===== Excerpt =====

That's right. If all those old people, sick children, disabled, and poor people would just die at the rate nature intended, instead of being kept alive by the government, you and I could get the cheap healthcare we so richly deserve. It's a travesty, it is.
barfo
S T R A W M A N
In any case, a good read from the Association of American Physicians and Surgeons:
http://www.aapsonline.org/index.php/article/medicare_myths_and_facts/
Myth #2: Medicare pays the reasonable cost of medical services.
Government price controls have, in some cases, slashed Medicare fees to 10 cents on the dollar compared with the Medicare “allowed charge” 10 years ago. This has forced those who provide these services not only to work without payment, but actually to subsidize the cost. The harder they work, the more money they lose.
Myth #3: Without Medicare, most seniors wouldn’t have medical care.
The government used carefully doctored statistics to mislead the public into believing that nearly half of the senior population did not have medical insurance coverage prior to the passage of Medicare.
These statistics, taken from a 1964 Department of Health, Education and Welfare report, didn’t count an enormous number of people who were covered by a variety of programs including: indemnity policies that paid cash benefits, existing government programs such as the Veterans Administration, and welfare. It also didn’t count those who could afford to pay their own way-i.e.
lack of “insurance coverage” is not the same as lack of access to medical care.

===== Record extracts =====

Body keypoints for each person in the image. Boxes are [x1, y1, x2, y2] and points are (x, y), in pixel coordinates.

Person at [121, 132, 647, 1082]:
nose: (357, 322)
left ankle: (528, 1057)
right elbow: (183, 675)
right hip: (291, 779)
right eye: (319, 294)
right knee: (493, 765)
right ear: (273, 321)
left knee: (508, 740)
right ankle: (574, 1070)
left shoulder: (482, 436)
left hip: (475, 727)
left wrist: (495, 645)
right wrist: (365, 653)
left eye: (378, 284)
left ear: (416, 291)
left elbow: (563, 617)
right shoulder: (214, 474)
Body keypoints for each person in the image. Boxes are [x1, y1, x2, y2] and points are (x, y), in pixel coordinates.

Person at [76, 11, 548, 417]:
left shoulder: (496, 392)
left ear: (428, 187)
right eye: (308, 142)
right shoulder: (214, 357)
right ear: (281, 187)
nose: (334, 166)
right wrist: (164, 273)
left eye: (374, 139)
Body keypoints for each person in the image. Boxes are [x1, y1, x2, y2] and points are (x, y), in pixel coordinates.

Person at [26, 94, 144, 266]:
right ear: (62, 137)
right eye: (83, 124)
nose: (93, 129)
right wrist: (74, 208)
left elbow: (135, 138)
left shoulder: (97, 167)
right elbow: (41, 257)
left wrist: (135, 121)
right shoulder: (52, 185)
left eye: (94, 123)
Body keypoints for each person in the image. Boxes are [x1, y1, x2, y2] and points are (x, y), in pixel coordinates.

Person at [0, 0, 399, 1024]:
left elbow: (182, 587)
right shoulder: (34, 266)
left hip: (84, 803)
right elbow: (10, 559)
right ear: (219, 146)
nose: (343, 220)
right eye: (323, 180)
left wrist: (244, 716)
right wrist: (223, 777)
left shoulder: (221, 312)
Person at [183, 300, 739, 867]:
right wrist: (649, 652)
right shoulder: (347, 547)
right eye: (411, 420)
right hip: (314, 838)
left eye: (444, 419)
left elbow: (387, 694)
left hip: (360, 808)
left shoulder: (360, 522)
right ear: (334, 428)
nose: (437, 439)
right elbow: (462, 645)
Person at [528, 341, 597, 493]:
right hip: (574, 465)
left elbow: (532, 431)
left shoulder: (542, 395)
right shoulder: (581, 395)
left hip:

=====

■ Assignment A
Set down the Medicare discussion above word for word, from "These statistics, taken" up to and including "to medical care.".
■ Assignment B
Resume the Medicare discussion above from the point where it stops.

■ Task answer A
These statistics, taken from a 1964 Department of Health, Education and Welfare report, didn’t count an enormous number of people who were covered by a variety of programs including: indemnity policies that paid cash benefits, existing government programs such as the Veterans Administration, and welfare. It also didn’t count those who could afford to pay their own way-i.e.
lack of “insurance coverage” is not the same as lack of access to medical care.

■ Task answer B
The fact was that 77% of seniors were eligible for the Kerr-Mills program (Medical Assistance for the Aged), which had been passed into law a full five years before Medicare. The remaining 23%-if they couldn’t afford to pay for their own care-could receive free care at their local hospital. Under the Hill-Burton Act, hospitals agreed to provide free care to anyone who needed it in return for government grants and loans.
Thus, all seniors-and everybody else-had access to medical care whether they could afford it or not. Physicians also were able to provide a substantial amount of charity care to patients who needed it, unlike today, when the physician risks accusations of fraud with accompanying prison time and ruinous fines for failing to charge a Medicare patient what the government deems the patient should pay.
Charging a Medicare patient $0.0 can get a physician into a world of trouble today because of government regulations.
Myth #4: Seniors were in poorer health before Medicare.
Not so, at least not according to the seniors themselves. In a 1960 survey conducted by Emory University (i.e. 5 years before Medicare was passed into law), 10% of seniors reported that they were in poor health. Today, after 36 years of compulsory, one-size-fits-all medical care under Medicare, 26.7% of seniors report that they are in poor health.